Here's an image of histology showing these neurofibrillary tangles formed inside the neuron. As neurons die, large-scale changes start to take place in the brain. For one, the brain atrophies, or shrinks, and the gyri get narrower, which are the characteristic ridges of the brain. As those get narrower, the sulci, which are the grooves between the gyri, get wider. With atrophy, the ventricles, or fluid-filled cavities in the brain, get larger as well.

So that's the pathophysiology part, but why does this happen in some people and not others? Well, Alzheimer's disease can be split into two groups, sporadic and familial. Sporadic is used to describe the late onset type where the exact cause isn't very well defined, and is probably a combination of genetic and environmental risk factors.

And sporadic accounts for the vast majority of cases. With sporadic Alzheimer's, the risk increases significantly with age. affecting around 1% of people between ages 60 and 65, and 50% of people over the age of 85. In fact, a gene that's been identified as possibly contributing to an increased risk of Alzheimer's disease is the E4 allele of apolipoprotein E gene, or APOE E4.

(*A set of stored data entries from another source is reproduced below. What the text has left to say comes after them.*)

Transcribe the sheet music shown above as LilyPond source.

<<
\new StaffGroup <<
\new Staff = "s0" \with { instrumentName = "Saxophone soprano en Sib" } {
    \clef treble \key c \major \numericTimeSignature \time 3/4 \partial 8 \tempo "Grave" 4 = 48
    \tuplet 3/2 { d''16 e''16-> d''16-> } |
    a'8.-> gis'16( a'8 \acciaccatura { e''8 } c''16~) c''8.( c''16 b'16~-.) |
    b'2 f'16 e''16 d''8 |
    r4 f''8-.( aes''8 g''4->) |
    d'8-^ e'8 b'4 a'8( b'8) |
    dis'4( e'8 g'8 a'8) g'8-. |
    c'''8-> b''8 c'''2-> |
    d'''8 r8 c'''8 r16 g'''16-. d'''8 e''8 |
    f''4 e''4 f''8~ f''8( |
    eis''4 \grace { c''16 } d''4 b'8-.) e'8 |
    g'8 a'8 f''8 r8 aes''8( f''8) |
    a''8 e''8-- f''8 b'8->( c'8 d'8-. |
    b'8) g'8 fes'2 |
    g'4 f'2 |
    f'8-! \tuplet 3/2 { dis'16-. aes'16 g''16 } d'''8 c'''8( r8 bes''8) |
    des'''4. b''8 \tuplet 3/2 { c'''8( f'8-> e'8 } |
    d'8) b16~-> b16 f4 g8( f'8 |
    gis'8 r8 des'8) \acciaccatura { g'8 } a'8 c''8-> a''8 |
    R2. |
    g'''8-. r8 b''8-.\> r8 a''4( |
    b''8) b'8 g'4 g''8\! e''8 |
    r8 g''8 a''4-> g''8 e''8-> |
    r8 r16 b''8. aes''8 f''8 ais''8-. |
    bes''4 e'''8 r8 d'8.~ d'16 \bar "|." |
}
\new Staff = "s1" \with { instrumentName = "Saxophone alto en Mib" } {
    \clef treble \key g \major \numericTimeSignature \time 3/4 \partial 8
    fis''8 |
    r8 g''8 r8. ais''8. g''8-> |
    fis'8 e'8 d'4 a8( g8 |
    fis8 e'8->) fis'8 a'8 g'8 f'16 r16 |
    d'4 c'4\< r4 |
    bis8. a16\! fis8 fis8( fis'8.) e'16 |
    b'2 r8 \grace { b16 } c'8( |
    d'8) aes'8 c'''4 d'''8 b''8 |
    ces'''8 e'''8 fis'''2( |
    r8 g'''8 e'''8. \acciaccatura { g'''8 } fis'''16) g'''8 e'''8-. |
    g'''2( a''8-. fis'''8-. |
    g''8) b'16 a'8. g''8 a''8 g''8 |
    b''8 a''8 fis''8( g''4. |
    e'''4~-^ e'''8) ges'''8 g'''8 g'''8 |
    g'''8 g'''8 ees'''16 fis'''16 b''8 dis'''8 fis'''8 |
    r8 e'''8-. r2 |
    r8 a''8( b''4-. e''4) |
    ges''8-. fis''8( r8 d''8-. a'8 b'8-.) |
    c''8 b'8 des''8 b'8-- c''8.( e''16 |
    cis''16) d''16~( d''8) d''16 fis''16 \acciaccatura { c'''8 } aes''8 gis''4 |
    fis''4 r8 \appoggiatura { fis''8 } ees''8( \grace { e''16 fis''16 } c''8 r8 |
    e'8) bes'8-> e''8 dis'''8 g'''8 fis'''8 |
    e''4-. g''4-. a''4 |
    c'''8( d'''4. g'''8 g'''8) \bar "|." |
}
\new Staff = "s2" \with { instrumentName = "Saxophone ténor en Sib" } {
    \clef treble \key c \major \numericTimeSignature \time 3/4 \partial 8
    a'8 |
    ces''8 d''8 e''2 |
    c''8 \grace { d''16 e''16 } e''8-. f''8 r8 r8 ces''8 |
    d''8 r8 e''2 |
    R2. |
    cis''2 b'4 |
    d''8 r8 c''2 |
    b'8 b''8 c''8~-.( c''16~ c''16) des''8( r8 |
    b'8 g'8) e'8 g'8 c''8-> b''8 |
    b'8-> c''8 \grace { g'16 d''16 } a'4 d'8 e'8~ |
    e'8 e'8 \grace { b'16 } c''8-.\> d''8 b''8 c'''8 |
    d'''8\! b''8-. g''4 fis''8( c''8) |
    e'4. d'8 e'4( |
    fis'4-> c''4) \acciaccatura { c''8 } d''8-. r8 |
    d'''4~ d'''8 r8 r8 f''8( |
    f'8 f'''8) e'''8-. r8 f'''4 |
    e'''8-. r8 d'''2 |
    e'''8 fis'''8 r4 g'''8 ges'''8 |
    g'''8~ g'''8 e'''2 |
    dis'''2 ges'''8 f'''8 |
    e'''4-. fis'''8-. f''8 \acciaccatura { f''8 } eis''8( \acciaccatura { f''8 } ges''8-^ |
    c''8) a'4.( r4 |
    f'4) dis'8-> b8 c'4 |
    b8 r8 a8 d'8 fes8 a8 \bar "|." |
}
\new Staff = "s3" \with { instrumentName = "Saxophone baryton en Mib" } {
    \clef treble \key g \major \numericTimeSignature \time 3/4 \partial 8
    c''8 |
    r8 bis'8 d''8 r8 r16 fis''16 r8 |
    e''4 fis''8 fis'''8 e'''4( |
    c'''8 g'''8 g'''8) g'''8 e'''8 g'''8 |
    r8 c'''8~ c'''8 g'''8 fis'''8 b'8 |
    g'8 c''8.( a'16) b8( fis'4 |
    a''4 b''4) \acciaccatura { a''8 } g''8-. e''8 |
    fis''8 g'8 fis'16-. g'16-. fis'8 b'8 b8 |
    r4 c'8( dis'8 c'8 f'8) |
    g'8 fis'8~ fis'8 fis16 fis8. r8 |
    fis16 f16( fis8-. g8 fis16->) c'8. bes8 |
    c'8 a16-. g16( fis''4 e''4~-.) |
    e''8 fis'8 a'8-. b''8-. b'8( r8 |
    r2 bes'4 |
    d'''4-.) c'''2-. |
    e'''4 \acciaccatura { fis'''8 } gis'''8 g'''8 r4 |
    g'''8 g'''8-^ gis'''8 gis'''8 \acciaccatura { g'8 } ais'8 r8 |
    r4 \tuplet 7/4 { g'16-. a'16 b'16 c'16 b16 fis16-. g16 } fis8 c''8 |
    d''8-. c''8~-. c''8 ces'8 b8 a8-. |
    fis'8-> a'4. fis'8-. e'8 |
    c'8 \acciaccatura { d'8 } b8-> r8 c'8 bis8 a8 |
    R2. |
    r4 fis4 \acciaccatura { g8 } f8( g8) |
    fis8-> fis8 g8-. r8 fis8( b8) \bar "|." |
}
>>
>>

Researchers have shown that the risk of developing Alzheimer's disease increases for patients that inherit one E4 allele, and increases even more for patients who inherited two E4 alleles, one from each parent. Apolipoprotein E helps break down beta amyloid. But the E4 allele seems to be less effective than the other alleles, like the APOE E2 allele, meaning patients are more likely to develop beta amyloid plaques. Familial Alzheimer disease, on the other hand, is used to describe cases where some dominant gene was inherited that speeds up the progression of the disease, so sometimes familial Alzheimer disease is referred to as early onset Alzheimer's. Familial accounts for about 5-10% of cases, and can be caused by several gene mutations.

First, mutations in the PSEN1 or PSEN2 genes on chromosome 14 or chromosome 1, respectively, have been linked to early onset Alzheimer's. These genes encode for presenilin 1 and presenilin 2, both protein subunits of gamma secretase. Mutations in these PSEN1 or PSEN2 genes can change the location where gamma secretase chops APP.

producing different length beta amyloid molecules, which seem to be better at clumping up and forming plaques. Another known genetic cause of Alzheimer's is trisomy 21, or Down syndrome, which involves an extra copy of chromosome 21. It turns out that the gene responsible for producing APP is located on chromosome 21, which means that people with Down syndrome have an extra APP gene, and presumably increased expression of APP. potentially increasing the amount of amyloid plaque buildup.

For this reason, familial Alzheimer disease often progresses by age 40 in patients with Down syndrome. Symptoms of Alzheimer's disease worsens as plaques and tangles build up, and damage to the neurons accumulates. In the early stages, symptoms might not even be detectable.

As it progresses, though, patients lose short-term memory, like for example they might not be able to remember what they had for breakfast that morning. They then progress to loss of motor skills, making things like eating difficult without help. Also, language becomes affected, making it more difficult to communicate. Eventually, they lose long-term memory, like forgetting the name of their spouse, or even that they're married in the first place. And they progressively become more disoriented, which can be dangerous because they might wander from home and get lost.

In the late stages, they become bedridden, and the most common cause of death is infection. like pneumonia. Diagnosis of Alzheimer's disease is really tough, because the only way to definitively show that a person had Alzheimer's is by performing a brain biopsy after autopsy.

Usually a clinician will therefore make a diagnosis after excluding other causes of dementia. Currently there isn't any cure for Alzheimer's disease. Some medications exist, but the benefits are small and there haven't been any medications.

that clearly and definitively halt the progression of Alzheimer's.